++++ EXTRACT TO READ

# General > Doanalsin's Diary >  Identity issue in trial

## Nwicker60

Accused was a banned driver officer tells court

WHO was the motorcyclist that whizzed past the police in Wick?
"Gary Aikman" a policeman claimed at Wick Sheriff Court adding " he was a disqualified driver".
Constable Stephen George was giving evidence in a trial which started at Wick Sheriff Court this week. Aikman, 27, denies driving while disqualified and without insurance and test certificate. 
PC George and colleague Martin Ross, were parked in Harbour Terrace, Wick, when, on the morning of March 17, they observed a red, white and blue motor cyclist brake and veer right.
Constable George said they moved on and  that 10 minutes later they saw what appeared to be the same motorbike, a Honda Fireblade, approaching, in North Murchison Street and passed the police van.
The officer said he had a clear view of the rider who was wearing a helmet with the visor up and he identified him as Garry Aikman also known as "Hood".
Constable George said he turned to follow the bike and noted the last few registration digits - 277SAS.
He said the bike was located at a car park at the rear of Bexley Terrace and discovered that the exhaust was hot.  A PNC check revealed that Aikman was a disqualified driver.
The following day, Aikman, of 69 Battery Road, Wick, was cautioned and charged and replied: "I wasn't driving the bike.  I sold it to a Polish fellow."
Solicitor Alex Burn suggested that it wasn't possible to have made an identification given that only part of the rider's face was in few for "ten seconds, maybe less".
Constable George said that the area from the nose , eyes up to his brow was exposed and it was sufficient to make the identification.
Mr Burns rejected the claim give the limited features and added: "I am suggesting you identified the wrong person."
PC George: "I am confident about what I saw."
The trial will resume on March 17.

----------

++++++++
++++ INPUT DATA

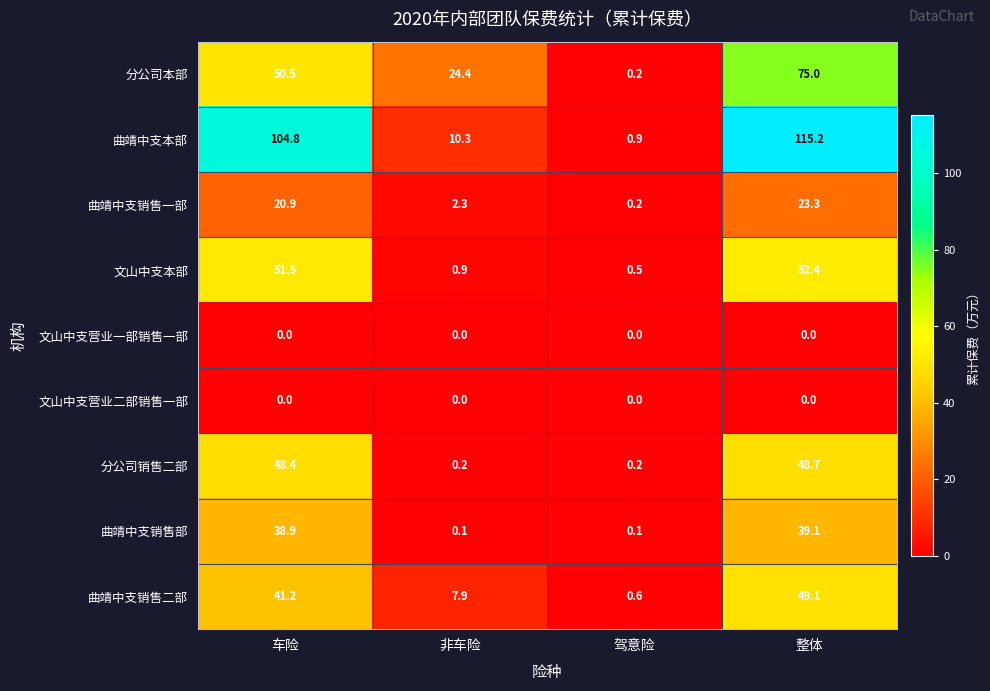

Between 车险 and 驾意险, which series saw the biggest shift?

曲靖中支本部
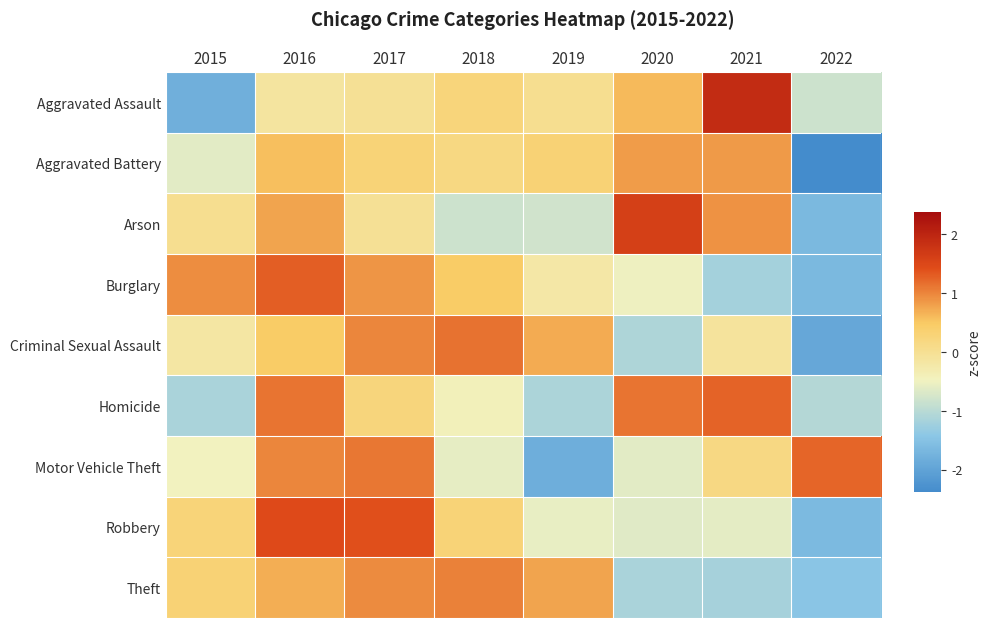

Which has a higher value, 2016 or 2022?

2016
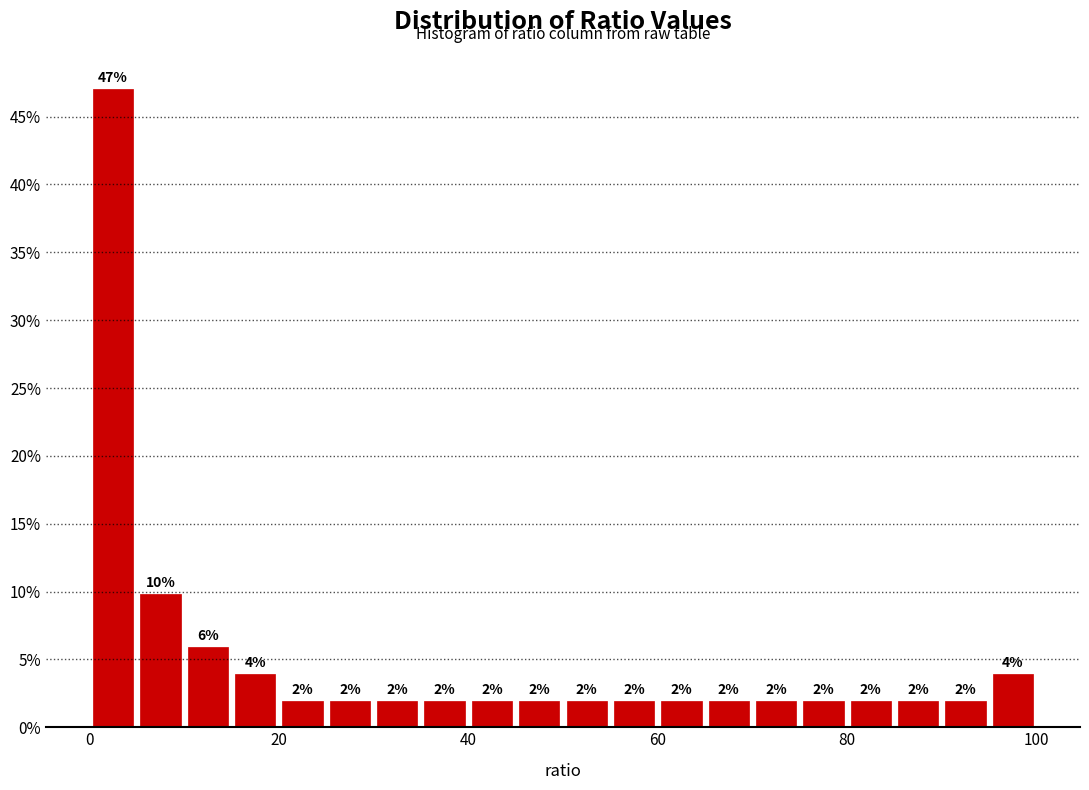

Read against the x-axis, roughly where is the centre of the tallest bar?

2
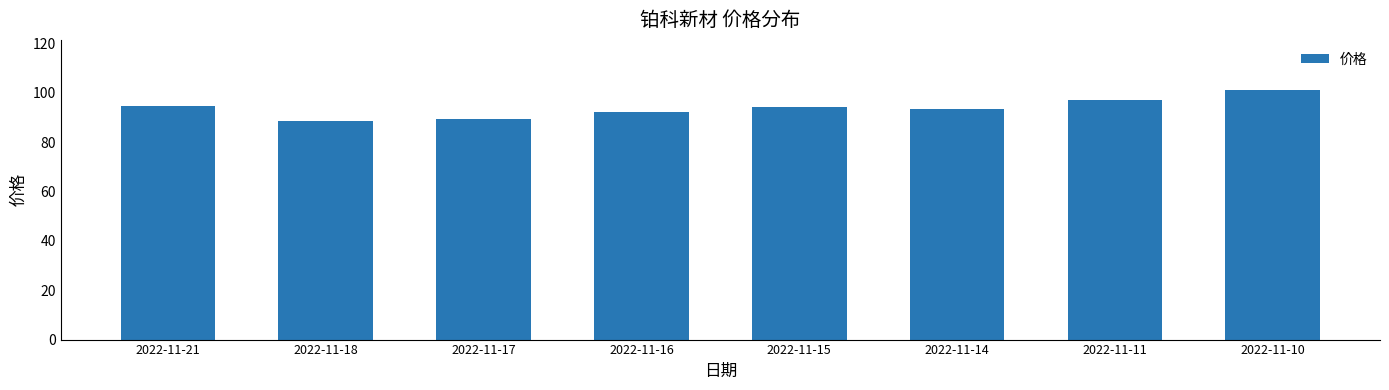

What is the sum of all values?

750.3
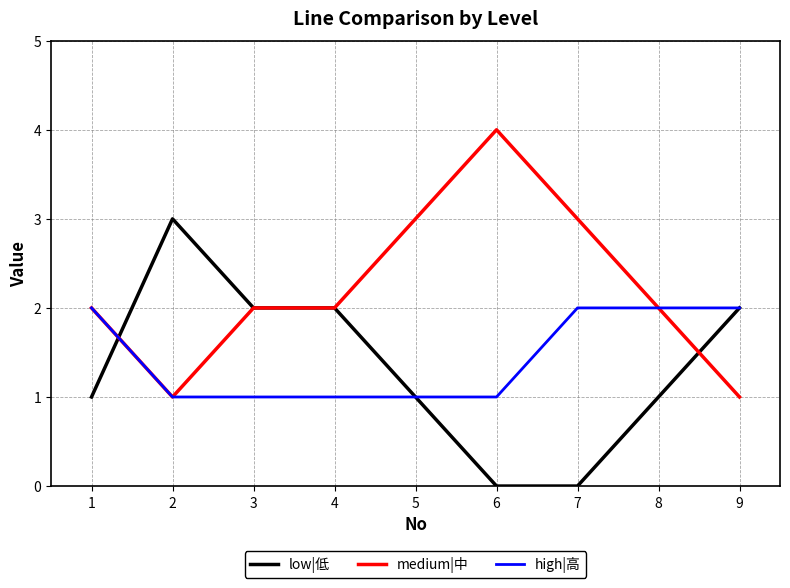

List the series in order of their peak value, lowest first.

high|高, low|低, medium|中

++++++++

» AIM OF THE EXERCISE
From the court report on the identity issue, extract word for word the passage that opens with the words "Constable George said that" and closes with "on March 17.".

» ANSWER BELOW
Constable George said that the area from the nose , eyes up to his brow was exposed and it was sufficient to make the identification.
Mr Burns rejected the claim give the limited features and added: "I am suggesting you identified the wrong person."
PC George: "I am confident about what I saw."
The trial will resume on March 17.